Si algo le faltaba a la gran exhibición de Franco Colapinto en Buenos Aires fue la forma en la que terminó con el show: a pura donas (cuando el auto gira sobre sí mismo) y forzando el motor a más no poder, en un ruido que sacudió todo Palermo. Tanto fue así, que el auto empezó a prenderse fuego y tuvieron que venir los mecánicos a apagar ese pequeño incendio.
“Me habían pedido que cuidara el coche, pero bueno, en el final me pasé un poco y se prendió fuego, jaja”, se lo tomó a broma Franco, feliz por ese final en el que le sumó show al show, mientras la gente deliraba por él.
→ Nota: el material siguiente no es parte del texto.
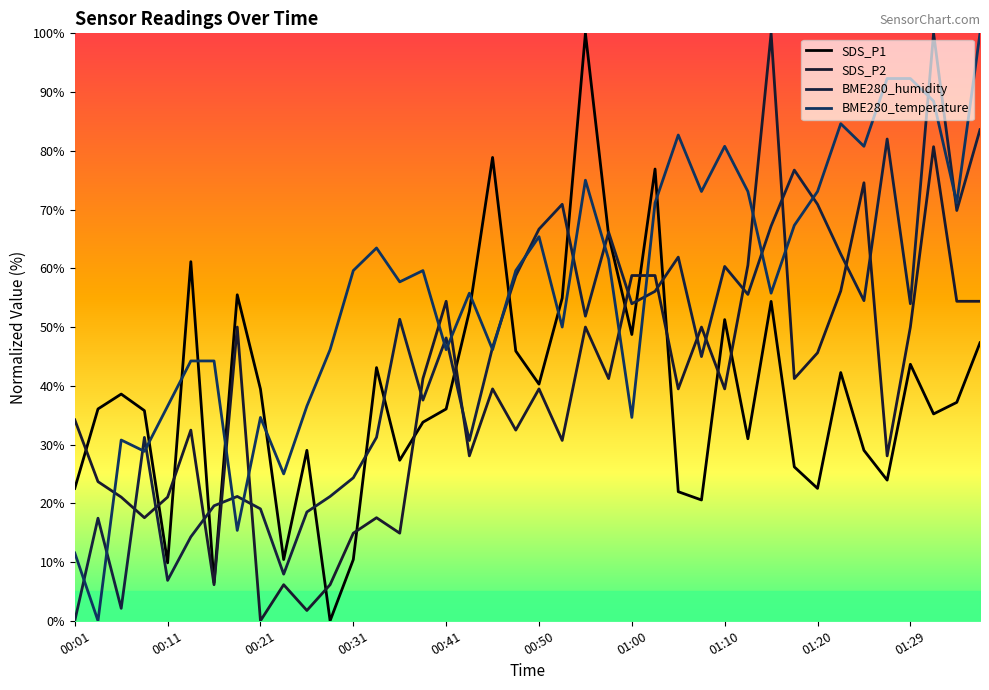

Between 01:10 and 34, which is larger?

01:10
Como fuera, fue una jornada inolvidable para el argentino por las calles de Palermo, que tuvo una asistencia superior al medio millón de personas, y que fue una verdadera fiesta la Fórmula 1 en Buenos Aires. Sin otros autos, sin grilla de partida, sin bandera cuadros, pero con el único piloto que la gente quería ver y disfrutar.
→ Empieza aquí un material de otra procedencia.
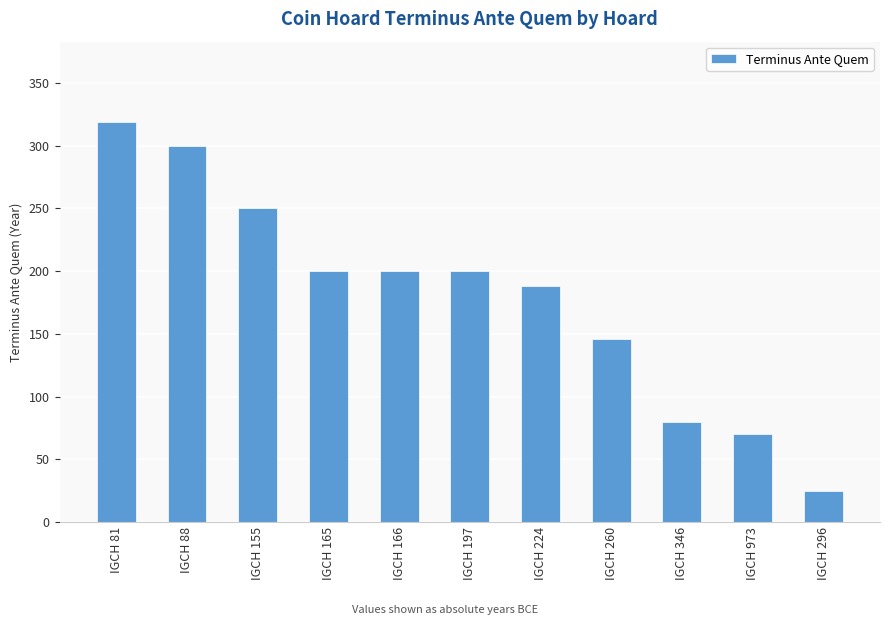

Where is the data nearest to the value 172?

IGCH 224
Luego de la exhibición, que tuvo de todo, Franco fue al trote saludando a la gente en lo que fue una verdadera locura. “Esto demuestra cómo los argentinos vivimos la Fórmula 1 y por qué merecemos tener un Gran Premio en nuestro país”, fue el otro sueño de Franco, que a esta altura, no parece tan lejano. ¿Se dará?